Search engine crawlers (also known as bots or spiders) scan your website whether you like it or not. They scan pretty much everything that’s available, which is normally a good thing. Why is SEO with CDNs so important? As you start using a CDN, your content can appear from different domains. Nothing wrong about that as long as the search engines have clarity about your content. If the content is not clearly declared, they will penalize you for duplicate content.
We offer two options to reach the best SEO. Both options fulfill the goal of not having duplicate content and be aligned with search engines. Let’s take a closer look on both solutions.
1. Option: Canonical URLs
An extra HTTP header added to your zone lets the crawler know, that the content from the CDN is only a copy. Once we add rel=”canonical” to the HTTP header, we’re on the safe side. Crawlers are aware that this is only a copy.
The rel=”canonical” header will be applied to the whole zone. If you already send a canonical header from your origin server, there’s no need to enable it in the dashboard.
2. Option: Robots.txt
Search engines check for a robots.txt file at the root of a site. If the file is present, they will follow the instructions but if no file is present, they will scan everything. We will not enable the file by default, meaning that everything will be indexed.

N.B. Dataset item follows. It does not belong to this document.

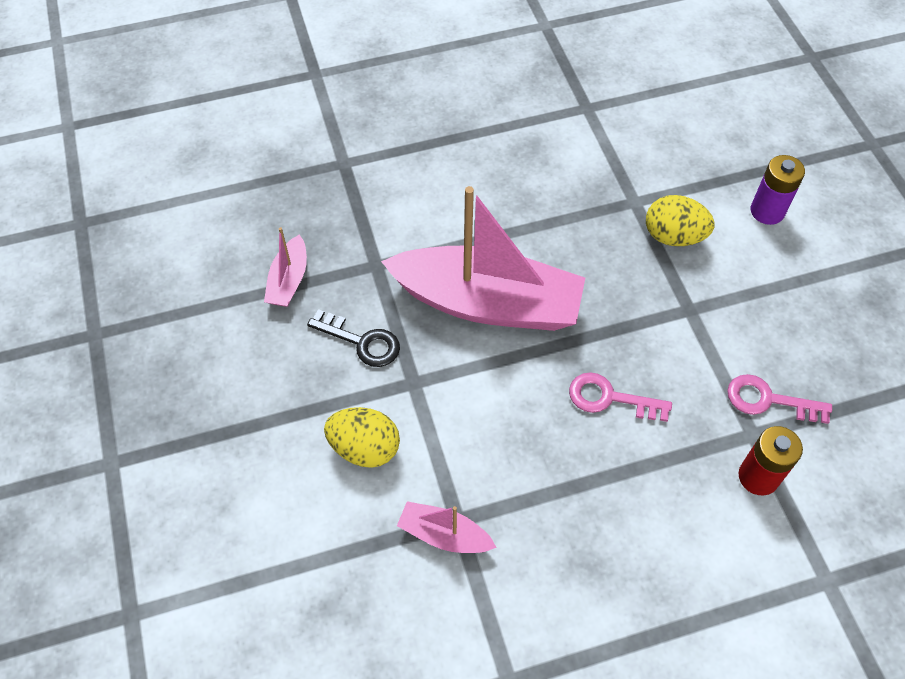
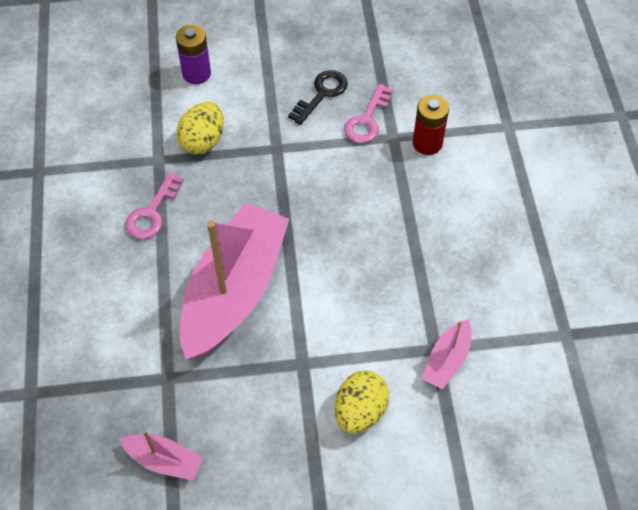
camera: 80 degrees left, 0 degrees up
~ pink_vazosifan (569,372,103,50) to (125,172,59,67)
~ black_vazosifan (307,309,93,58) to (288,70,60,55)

Here’s the robots.txt file that we will add to your site if you enable the Robots feature in the dashboard:
User-agent: * Disallow: /
- The first line defines the crawler the rule applies to. In the example above, the robots.txt applies to every crawler. “User-agent: Google” would only apply for Google bots.
- The next line defines what path can be indexed. “Disallow: /” tells the search engine to not index anything.
You can still create your own robots.txt with more detailed instructions. Several instructions can be added in the same files.